» EXERCISE AIM
Restate the material word for word and leave out anything that is a picture.

Dataset excerpt
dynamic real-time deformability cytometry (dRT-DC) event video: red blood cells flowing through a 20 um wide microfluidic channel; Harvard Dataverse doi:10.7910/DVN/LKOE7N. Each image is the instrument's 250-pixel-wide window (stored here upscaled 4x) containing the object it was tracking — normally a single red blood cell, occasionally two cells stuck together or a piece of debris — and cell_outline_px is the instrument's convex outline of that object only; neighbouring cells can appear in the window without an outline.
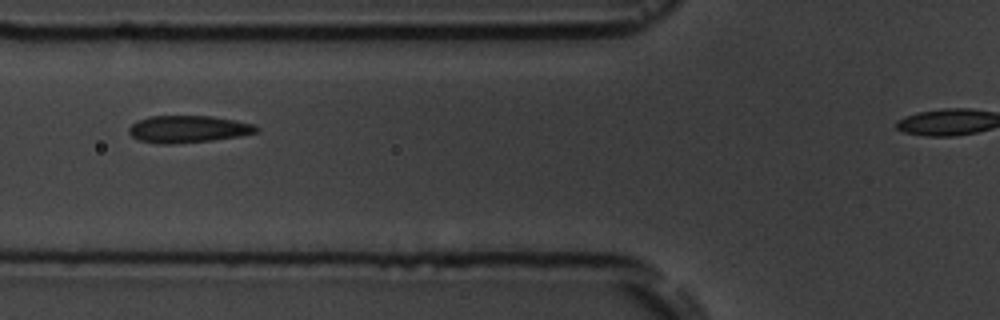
{"species": "common noctule bat (a hibernating species)", "species_latin": "Nyctalus noctula", "temperature_condition": "room temperature", "stored_images_in_passage": 15, "camera_frame_rate_fps": 3000, "um_per_image_px": 0.085, "animal": {"sex": "male", "body_mass_g": 19.5, "forearm_length_mm": 54.6}, "frame": {"image": 1, "passage_image": 7, "time_ms": 7.667, "image_size_px": [1000, 320], "cell_outline_px": [[260, 132], [240, 136], [212, 140], [172, 144], [160, 144], [140, 140], [132, 136], [128, 132], [128, 128], [136, 120], [148, 116], [212, 116], [236, 120], [252, 124], [260, 128]], "centroid_in_image_um": [16.0, 10.97], "position_along_channel_um": 109.8, "area_um2": 20.29}}
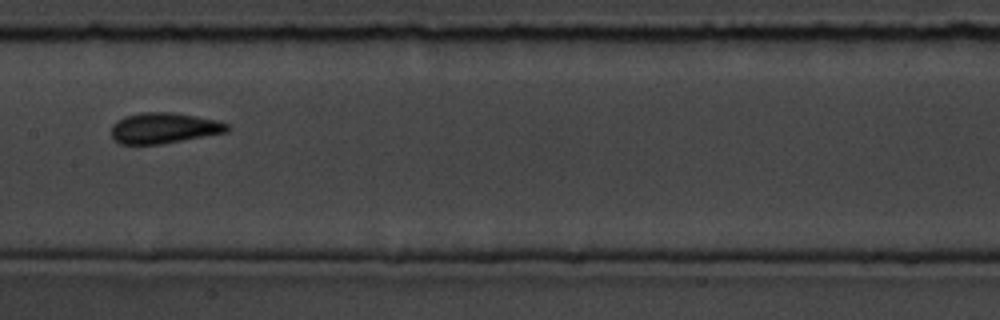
{"frame": {"image": 2, "passage_image": 9, "time_ms": 10.0, "image_size_px": [1000, 320], "cell_outline_px": [[232, 128], [228, 132], [160, 144], [120, 144], [112, 140], [112, 124], [116, 120], [124, 116], [140, 112], [172, 112], [196, 116], [216, 120], [228, 124]], "centroid_in_image_um": [13.92, 10.88], "position_along_channel_um": 193.5, "area_um2": 20.92}}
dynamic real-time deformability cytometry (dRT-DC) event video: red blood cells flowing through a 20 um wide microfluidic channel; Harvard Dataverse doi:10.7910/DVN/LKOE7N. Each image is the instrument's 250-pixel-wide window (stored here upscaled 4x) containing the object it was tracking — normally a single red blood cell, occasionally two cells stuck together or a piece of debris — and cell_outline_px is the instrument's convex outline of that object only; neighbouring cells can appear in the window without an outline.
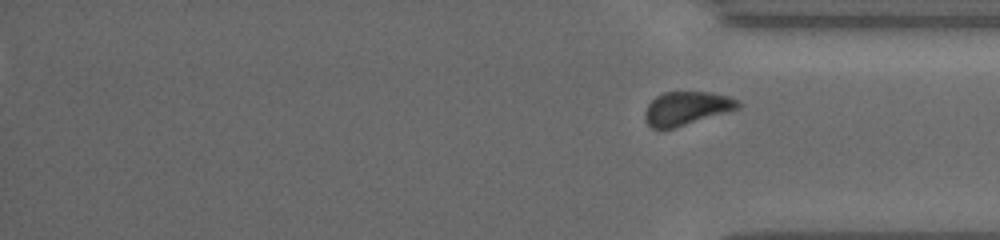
{"species": "common noctule bat (a hibernating species)", "species_latin": "Nyctalus noctula", "temperature_condition": "cold", "stored_images_in_passage": 48, "segment_of_instrument_passage": [2, 2], "camera_frame_rate_fps": 3000, "um_per_image_px": 0.085, "animal": {"sex": "female", "body_mass_g": 19.5, "forearm_length_mm": 54.1}, "frame": {"image": 1, "passage_image": 48, "time_ms": 14.667, "image_size_px": [1000, 240], "cell_outline_px": [[744, 104], [740, 108], [672, 128], [652, 128], [648, 124], [644, 116], [644, 112], [648, 104], [656, 96], [664, 92], [708, 92], [728, 96]], "centroid_in_image_um": [58.36, 9.19], "position_along_channel_um": 376.8, "area_um2": 17.92}}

» ANSWER TO THE PROBLEM
dynamic real-time deformability cytometry (dRT-DC) event video: red blood cells flowing through a 20 um wide microfluidic channel; Harvard Dataverse doi:10.7910/DVN/LKOE7N. Each image is the instrument's 250-pixel-wide window (stored here upscaled 4x) containing the object it was tracking — normally a single red blood cell, occasionally two cells stuck together or a piece of debris — and cell_outline_px is the instrument's convex outline of that object only; neighbouring cells can appear in the window without an outline.
{"species": "common noctule bat (a hibernating species)", "species_latin": "Nyctalus noctula", "temperature_condition": "room temperature", "stored_images_in_passage": 15, "camera_frame_rate_fps": 3000, "um_per_image_px": 0.085, "animal": {"sex": "male", "body_mass_g": 19.5, "forearm_length_mm": 54.6}, "frame": {"image": 1, "passage_image": 7, "time_ms": 7.667, "image_size_px": [1000, 320], "cell_outline_px": [[260, 132], [240, 136], [212, 140], [172, 144], [160, 144], [140, 140], [132, 136], [128, 132], [128, 128], [136, 120], [148, 116], [212, 116], [236, 120], [252, 124], [260, 128]], "centroid_in_image_um": [16.0, 10.97], "position_along_channel_um": 109.8, "area_um2": 20.29}}
{"frame": {"image": 2, "passage_image": 9, "time_ms": 10.0, "image_size_px": [1000, 320], "cell_outline_px": [[232, 128], [228, 132], [160, 144], [120, 144], [112, 140], [112, 124], [116, 120], [124, 116], [140, 112], [172, 112], [196, 116], [216, 120], [228, 124]], "centroid_in_image_um": [13.92, 10.88], "position_along_channel_um": 193.5, "area_um2": 20.92}}
dynamic real-time deformability cytometry (dRT-DC) event video: red blood cells flowing through a 20 um wide microfluidic channel; Harvard Dataverse doi:10.7910/DVN/LKOE7N. Each image is the instrument's 250-pixel-wide window (stored here upscaled 4x) containing the object it was tracking — normally a single red blood cell, occasionally two cells stuck together or a piece of debris — and cell_outline_px is the instrument's convex outline of that object only; neighbouring cells can appear in the window without an outline.
{"species": "common noctule bat (a hibernating species)", "species_latin": "Nyctalus noctula", "temperature_condition": "cold", "stored_images_in_passage": 48, "segment_of_instrument_passage": [2, 2], "camera_frame_rate_fps": 3000, "um_per_image_px": 0.085, "animal": {"sex": "female", "body_mass_g": 19.5, "forearm_length_mm": 54.1}, "frame": {"image": 1, "passage_image": 48, "time_ms": 14.667, "image_size_px": [1000, 240], "cell_outline_px": [[744, 104], [740, 108], [672, 128], [652, 128], [648, 124], [644, 116], [644, 112], [648, 104], [656, 96], [664, 92], [708, 92], [728, 96]], "centroid_in_image_um": [58.36, 9.19], "position_along_channel_um": 376.8, "area_um2": 17.92}}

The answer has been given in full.